# Cafe in London that's open



## jjstorgaard (Jan 19, 2019)

Hi, does anyone know of a cafe in London near Liverpool St that's open for takeaway? I'm travelling through tomorrow morning, and it's a bit hard to figure out which of the normally excellent selection of cafes are running at the moment.

JJ


----------



## jaffro (Oct 6, 2015)

I haven't been in since before lockdown (I work near Liverpool Street) so I'm not sure what still open. Looks like notes and department of coffee and social affairs are both closed.

Since it's just over the road it might be worth seeing if Nude is open on the side of Spitalfields.

There's also the little pop up place inside Spitalfields market that serves climpson and sons. Can't find much info on that one either but could be worth seeing about.

A bit further a walk away there's Association or Curators, but again can't find any info on whether they're open or not!


----------



## spasypaddy (Apr 11, 2016)

the rapha shop is open and they serve good coffee.

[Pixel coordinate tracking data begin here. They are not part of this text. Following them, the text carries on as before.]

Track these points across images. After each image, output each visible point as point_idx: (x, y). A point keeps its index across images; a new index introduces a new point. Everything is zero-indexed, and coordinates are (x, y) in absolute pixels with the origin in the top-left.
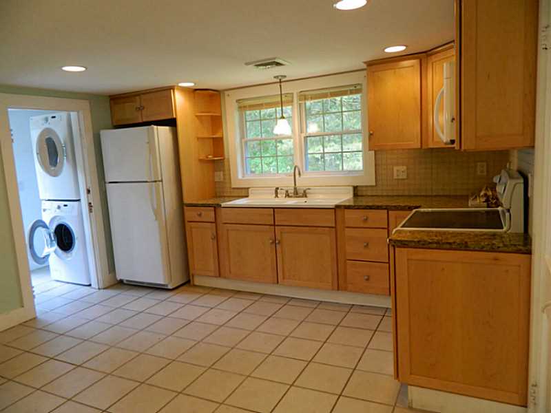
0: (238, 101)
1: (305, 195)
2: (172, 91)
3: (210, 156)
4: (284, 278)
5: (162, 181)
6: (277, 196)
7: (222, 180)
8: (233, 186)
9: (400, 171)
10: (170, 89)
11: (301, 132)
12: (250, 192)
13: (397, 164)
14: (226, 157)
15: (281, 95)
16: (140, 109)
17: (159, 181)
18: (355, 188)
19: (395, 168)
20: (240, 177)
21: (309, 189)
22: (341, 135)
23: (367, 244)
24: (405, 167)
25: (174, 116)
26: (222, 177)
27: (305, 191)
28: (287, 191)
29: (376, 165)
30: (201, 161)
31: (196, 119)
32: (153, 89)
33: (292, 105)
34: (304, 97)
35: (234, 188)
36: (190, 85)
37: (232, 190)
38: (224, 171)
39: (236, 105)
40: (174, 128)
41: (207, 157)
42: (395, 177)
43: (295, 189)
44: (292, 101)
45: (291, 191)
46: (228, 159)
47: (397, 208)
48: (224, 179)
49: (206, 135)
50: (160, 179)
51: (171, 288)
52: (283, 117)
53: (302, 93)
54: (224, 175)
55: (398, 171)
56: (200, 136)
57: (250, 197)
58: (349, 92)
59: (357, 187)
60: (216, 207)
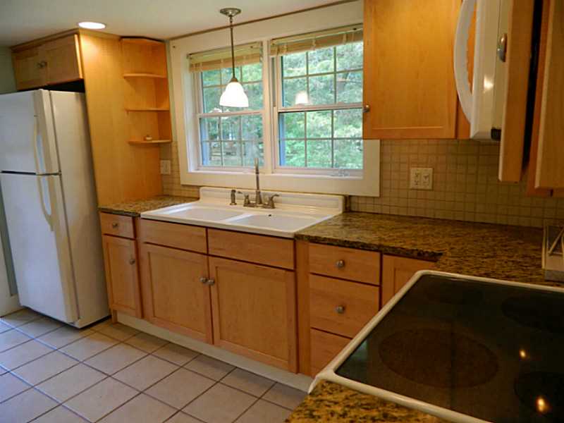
0: (190, 55)
1: (271, 204)
2: (76, 36)
3: (148, 138)
4: (221, 338)
5: (59, 174)
6: (233, 202)
7: (170, 173)
8: (182, 183)
9: (420, 176)
10: (73, 34)
11: (274, 106)
12: (201, 193)
13: (418, 165)
14: (174, 140)
15: (232, 47)
16: (43, 65)
17: (56, 174)
18: (348, 199)
19: (414, 171)
20: (192, 169)
21: (277, 195)
22: (332, 110)
23: (344, 308)
24: (430, 170)
25: (81, 77)
26: (169, 167)
27: (271, 199)
28: (247, 197)
29: (381, 163)
30: (131, 144)
31: (124, 81)
32: (55, 35)
33: (261, 61)
34: (279, 48)
35: (184, 186)
36: (99, 26)
37: (182, 188)
38: (171, 160)
39: (187, 62)
40: (82, 94)
41: (145, 140)
42: (412, 185)
43: (258, 193)
44: (261, 56)
45: (253, 196)
46: (176, 142)
47: (396, 252)
48: (172, 171)
49: (144, 106)
50: (56, 171)
51: (79, 327)
52: (234, 80)
53: (275, 42)
54: (172, 165)
55: (417, 175)
56: (131, 107)
57: (201, 200)
58: (345, 38)
59: (350, 196)
60: (135, 218)
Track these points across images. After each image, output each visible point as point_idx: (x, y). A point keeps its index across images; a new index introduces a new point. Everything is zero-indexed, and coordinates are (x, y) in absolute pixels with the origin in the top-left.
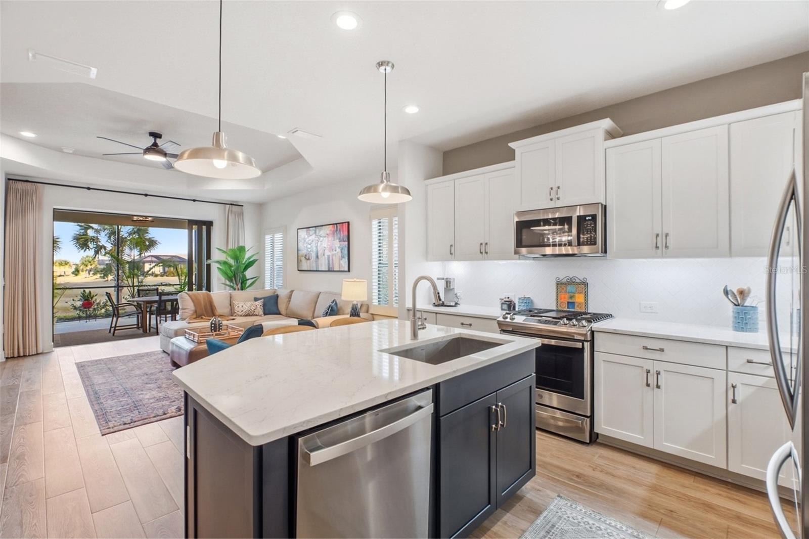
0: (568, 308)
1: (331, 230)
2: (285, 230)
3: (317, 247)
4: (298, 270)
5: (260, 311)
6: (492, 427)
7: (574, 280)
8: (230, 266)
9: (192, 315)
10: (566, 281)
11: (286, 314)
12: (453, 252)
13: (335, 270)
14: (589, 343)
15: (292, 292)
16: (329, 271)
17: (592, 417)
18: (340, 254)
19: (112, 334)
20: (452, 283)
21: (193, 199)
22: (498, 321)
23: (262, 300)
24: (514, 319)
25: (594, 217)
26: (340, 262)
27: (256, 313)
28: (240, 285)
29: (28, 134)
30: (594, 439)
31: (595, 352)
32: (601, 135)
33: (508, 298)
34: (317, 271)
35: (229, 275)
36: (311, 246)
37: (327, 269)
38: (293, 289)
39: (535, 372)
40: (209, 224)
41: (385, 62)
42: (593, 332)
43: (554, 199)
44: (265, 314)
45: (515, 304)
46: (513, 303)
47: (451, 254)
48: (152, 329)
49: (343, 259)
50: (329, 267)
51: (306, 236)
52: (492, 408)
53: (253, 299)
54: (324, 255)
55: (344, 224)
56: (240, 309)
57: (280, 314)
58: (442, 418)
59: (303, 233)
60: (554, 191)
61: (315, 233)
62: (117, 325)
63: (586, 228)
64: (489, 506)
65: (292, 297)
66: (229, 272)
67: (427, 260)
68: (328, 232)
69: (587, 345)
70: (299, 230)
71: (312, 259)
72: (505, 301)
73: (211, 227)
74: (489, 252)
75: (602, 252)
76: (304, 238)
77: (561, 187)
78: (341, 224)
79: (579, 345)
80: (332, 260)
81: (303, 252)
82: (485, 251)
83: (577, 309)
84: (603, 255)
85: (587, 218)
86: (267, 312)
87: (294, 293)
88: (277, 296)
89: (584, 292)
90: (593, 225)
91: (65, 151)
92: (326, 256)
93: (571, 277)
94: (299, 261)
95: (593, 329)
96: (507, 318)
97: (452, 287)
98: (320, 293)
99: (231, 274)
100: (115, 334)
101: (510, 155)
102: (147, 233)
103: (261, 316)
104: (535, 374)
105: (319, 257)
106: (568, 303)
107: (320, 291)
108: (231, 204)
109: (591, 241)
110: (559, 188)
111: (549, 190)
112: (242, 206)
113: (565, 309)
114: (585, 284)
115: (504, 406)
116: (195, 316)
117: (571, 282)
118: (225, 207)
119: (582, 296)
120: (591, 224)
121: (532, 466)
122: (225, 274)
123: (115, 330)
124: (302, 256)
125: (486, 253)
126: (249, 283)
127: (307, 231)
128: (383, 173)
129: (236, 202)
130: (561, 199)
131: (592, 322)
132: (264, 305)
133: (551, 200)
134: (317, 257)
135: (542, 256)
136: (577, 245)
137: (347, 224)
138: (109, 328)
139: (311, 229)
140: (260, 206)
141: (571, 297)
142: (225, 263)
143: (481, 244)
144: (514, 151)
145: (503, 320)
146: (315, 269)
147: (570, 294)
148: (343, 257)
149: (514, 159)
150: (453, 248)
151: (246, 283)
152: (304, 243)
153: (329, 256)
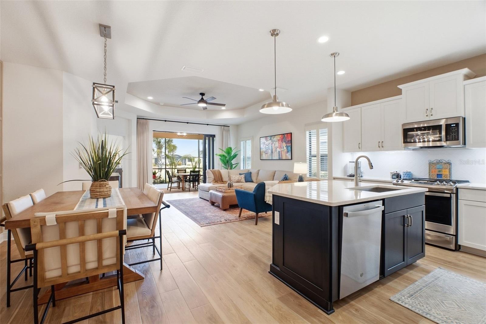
0: (437, 178)
1: (280, 138)
2: (252, 138)
3: (272, 147)
4: (261, 159)
5: (243, 180)
6: (405, 225)
7: (441, 162)
8: (226, 157)
9: (213, 180)
10: (435, 162)
11: (256, 182)
12: (360, 147)
13: (283, 159)
14: (454, 195)
15: (259, 171)
16: (279, 159)
17: (456, 236)
18: (286, 150)
19: (169, 191)
20: (359, 164)
21: (207, 124)
22: (393, 183)
23: (244, 175)
24: (403, 182)
25: (457, 125)
26: (286, 154)
27: (242, 181)
28: (230, 167)
29: (150, 98)
30: (458, 248)
31: (459, 200)
32: (462, 77)
33: (396, 172)
34: (272, 160)
35: (225, 162)
36: (268, 147)
37: (278, 159)
38: (259, 169)
39: (424, 204)
40: (213, 136)
41: (335, 53)
42: (457, 189)
43: (429, 115)
44: (246, 182)
45: (401, 175)
46: (400, 175)
47: (359, 148)
48: (186, 189)
49: (288, 153)
50: (279, 158)
51: (265, 141)
52: (405, 216)
53: (239, 174)
54: (276, 151)
55: (289, 134)
56: (234, 179)
57: (253, 182)
58: (386, 215)
59: (263, 140)
60: (429, 111)
61: (271, 139)
62: (172, 186)
63: (451, 131)
64: (404, 262)
65: (259, 173)
66: (225, 161)
67: (343, 152)
68: (279, 139)
69: (454, 196)
70: (261, 138)
71: (269, 153)
72: (395, 174)
73: (214, 138)
74: (384, 147)
75: (463, 144)
76: (264, 142)
77: (433, 109)
78: (287, 134)
79: (448, 195)
80: (282, 153)
81: (264, 150)
82: (382, 145)
83: (443, 178)
84: (463, 146)
85: (452, 125)
86: (247, 181)
87: (260, 171)
88: (251, 173)
89: (448, 168)
90: (456, 129)
91: (161, 104)
92: (278, 152)
93: (439, 160)
94: (261, 155)
95: (457, 187)
96: (398, 181)
97: (359, 166)
98: (275, 171)
99: (226, 162)
100: (171, 191)
101: (399, 92)
102: (172, 142)
103: (244, 183)
104: (424, 205)
105: (273, 152)
106: (437, 174)
107: (276, 170)
108: (224, 126)
109: (455, 138)
110: (432, 109)
111: (426, 110)
112: (229, 126)
113: (435, 178)
114: (450, 164)
115: (411, 216)
116: (214, 182)
117: (439, 162)
118: (222, 127)
119: (448, 170)
120: (455, 128)
121: (424, 251)
122: (223, 161)
123: (171, 189)
124: (263, 152)
125: (383, 147)
126: (234, 166)
127: (266, 139)
128: (334, 107)
129: (226, 124)
130: (433, 115)
131: (456, 183)
132: (245, 177)
133: (427, 116)
134: (272, 152)
135: (420, 148)
136: (445, 140)
137: (290, 134)
138: (167, 188)
139: (268, 137)
140: (238, 126)
141: (439, 171)
142: (224, 156)
143: (379, 142)
144: (401, 89)
145: (396, 182)
146: (271, 159)
147: (439, 169)
148: (288, 152)
149: (401, 94)
150: (360, 145)
151: (232, 166)
152: (264, 145)
153: (279, 152)
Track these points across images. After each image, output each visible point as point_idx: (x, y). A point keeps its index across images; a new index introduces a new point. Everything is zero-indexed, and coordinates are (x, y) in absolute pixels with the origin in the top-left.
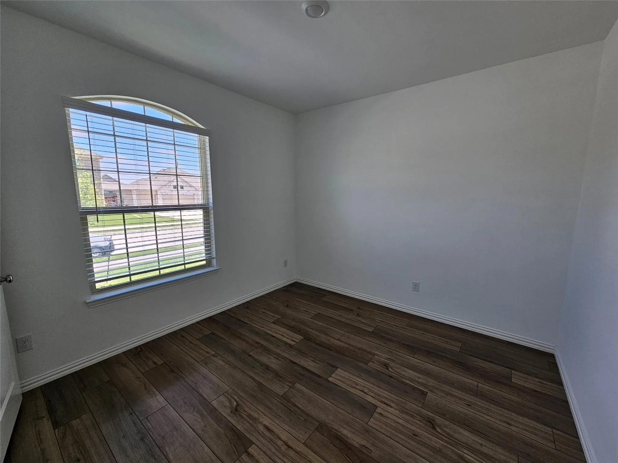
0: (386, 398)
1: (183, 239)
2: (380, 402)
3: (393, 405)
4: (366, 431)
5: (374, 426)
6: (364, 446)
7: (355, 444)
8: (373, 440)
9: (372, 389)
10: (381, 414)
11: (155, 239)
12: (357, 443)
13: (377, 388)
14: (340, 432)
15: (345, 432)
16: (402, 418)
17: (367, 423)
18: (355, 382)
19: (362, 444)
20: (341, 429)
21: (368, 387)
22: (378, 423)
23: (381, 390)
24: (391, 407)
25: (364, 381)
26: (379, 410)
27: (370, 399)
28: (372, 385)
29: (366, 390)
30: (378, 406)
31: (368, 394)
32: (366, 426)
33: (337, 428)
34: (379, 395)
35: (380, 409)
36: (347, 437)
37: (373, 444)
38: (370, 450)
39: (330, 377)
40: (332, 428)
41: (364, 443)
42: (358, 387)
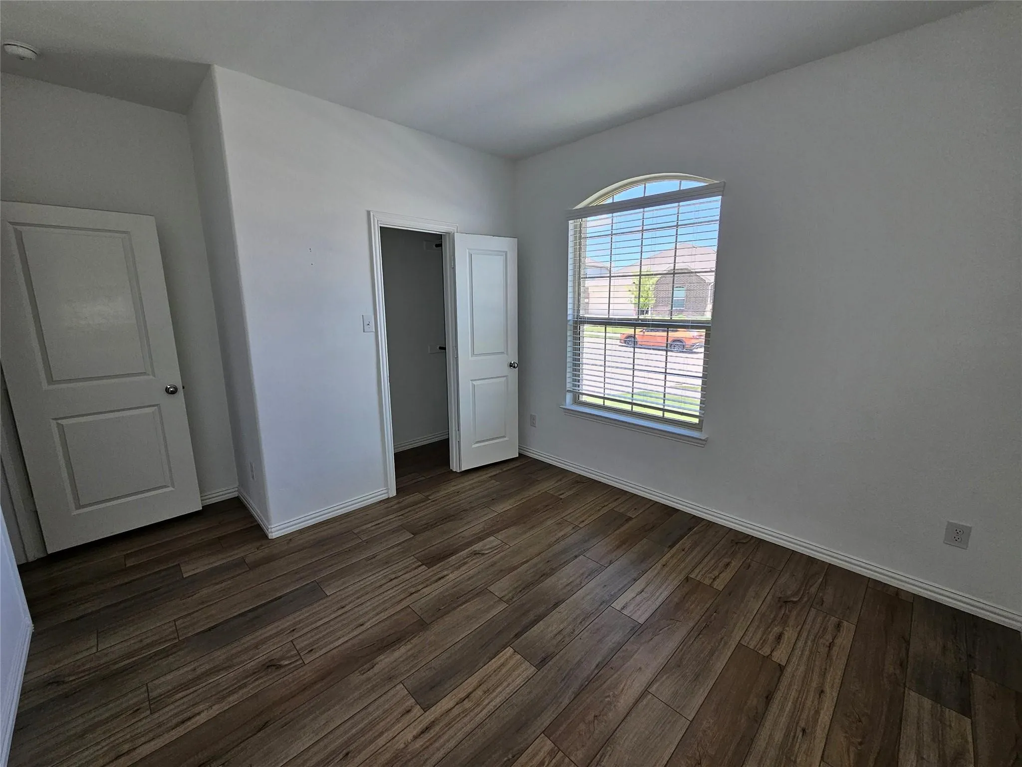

https://www.rapha.cc/gb/en/clubhouses/londonspitalfields


----------



## jjstorgaard (Jan 19, 2019)

Thank you both for your recommendations. It's really unclear whether Notes is open, but since Rapha is definitely open and looks nice, I'll probably go with that. It's a strange situation, normally I feel so spoilt for choice of coffee when I go to London.

JJ


----------



## dwalsh1 (Mar 3, 2010)

Rapha is full of posers imo. Black sheep coffee right outside Aldgate station open at 0700 for takeaway. That's a 3 minute walk from Liverpool Street station.


----------